Говорите, смерти моей и всего государства желаете? Вы бы зафиксировали все это на бумаге. А я вас потом носом ткну в это изречение, когда каяться станете.
— Что, новые методы появились? Иголки под ногти, плети, железо каленое — это я ведь выдержу.
— Экая чушь, — поморщился Быков, — прямо-таки собачья чушь, Омар Алиевич. Я вас логикой достану, позицией своей праведной, большевистской, поскольку говорил я вам — миллиарды за моей спиной. Ну так как? Доверите бумаге желания свои, чтобы потом раскаяться и ужаснуться им?

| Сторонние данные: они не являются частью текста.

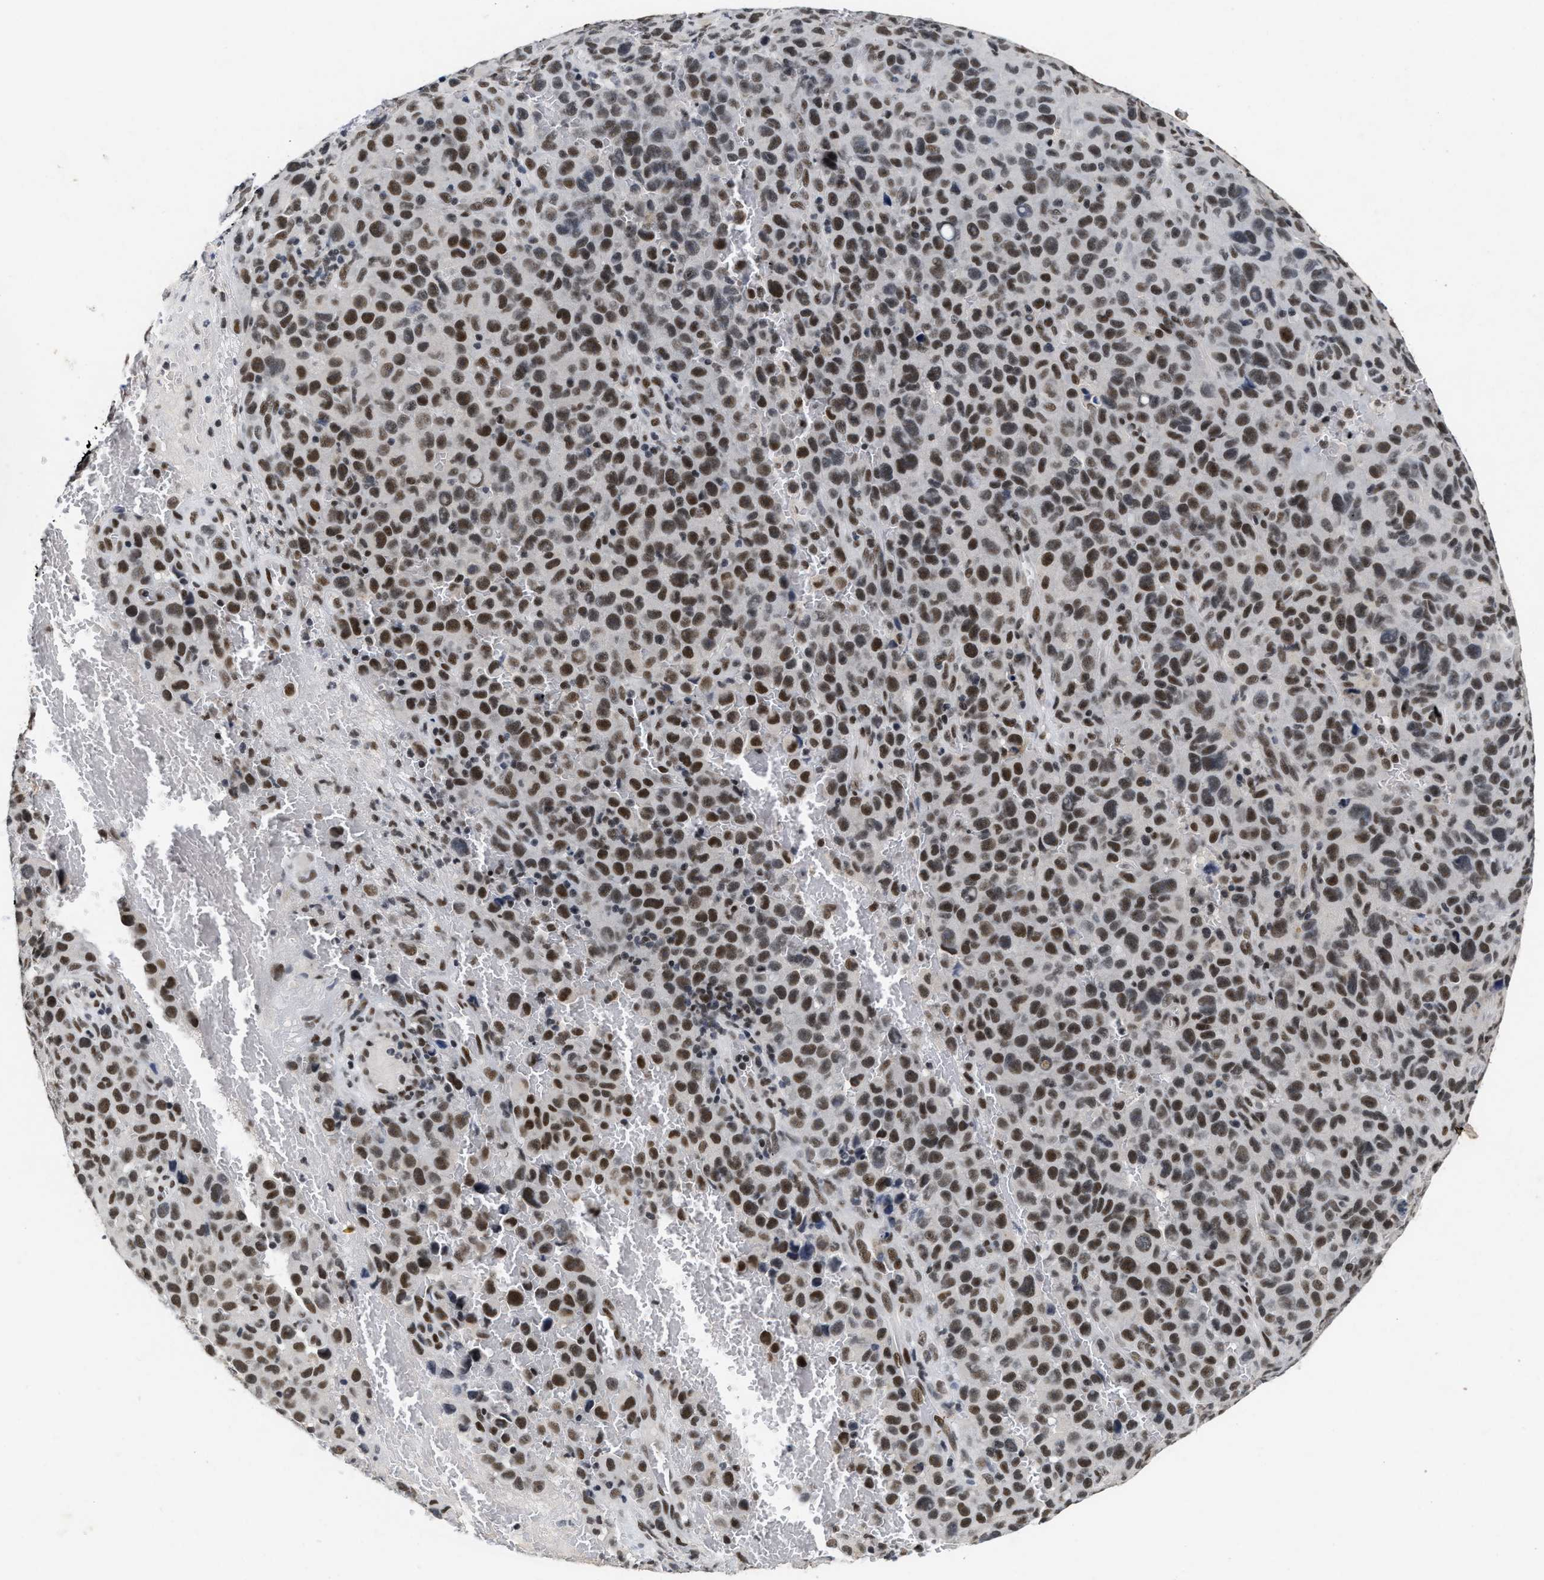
{"staining": {"intensity": "strong", "quantity": ">75%", "location": "nuclear"}, "tissue": "melanoma", "cell_type": "Tumor cells", "image_type": "cancer", "snomed": [{"axis": "morphology", "description": "Malignant melanoma, NOS"}, {"axis": "topography", "description": "Skin"}], "caption": "About >75% of tumor cells in malignant melanoma show strong nuclear protein staining as visualized by brown immunohistochemical staining.", "gene": "INIP", "patient": {"sex": "female", "age": 82}}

— Дайте бумагу! — ненавистно, шепотом выдохнул Митцинский.
— Извольте. И по возможности разборчивей, крупнее. Пишите: жду... смерти... Быкова... и кукольного государства его.
Стискивал губы Омар-хаджи, врезал чернилами в бумагу от сердца идущие бешеные слова.
— Вот и ладненько. А теперь, для надежности, подпись вашу. Не там — под каждым словом подпишитесь, не скупитесь на росписи... и число под ними... под каждым словом. Вот так. Теперь не откажетесь. Благодарю. Можете отдыхать.
Митцинского увели. Быков, сгорбившись, долго смотрел на бумагу. Взял фотографию Митцинского, приложил к бумаге, очертил квадрат и вырезал его ножницами. В квадрате осталось одно слово: «Жду». Внизу стояла подпись Омара-хаджи, число, месяц.
Быков уголком подклеил квадрат с обратной стороны фотографии, полюбовался на изделие своих рук. Позвал телеграфиста, сказал:
— Записывайте. — Стал медленно диктовать:
БатумЧК
Гогия.
ГрозЧК задержан эмигрант Омар Митцинский. В связи с изменившейся ситуацией во изменение предыдущей операции прошу выслать в наш адрес следующую почтотелеграмму:
«Фильтрационной комиссией БатумЧК задержан реэмигрант Омар Митцинский с вашей визой. Причина задержания — отсутствие анкеты-поручительства от ближайших родственников. В Чечне проживает брат Омара Осман Митцинский. Просим срочно выслать заполненную им анкету-поручительство. Образец прилагаем. В случае незаполнения анкеты реэмигрант изолируется нами в лагерь до особого распоряжения».
Нач. БатумЧК Гогия
Тов. Гогия, вторую телеграмму пошлите от имени самого Омара. Ее содержание: «Осман, ради аллаха поторопи заполнение анкеты. Шлю фотографию. Жду. Омар».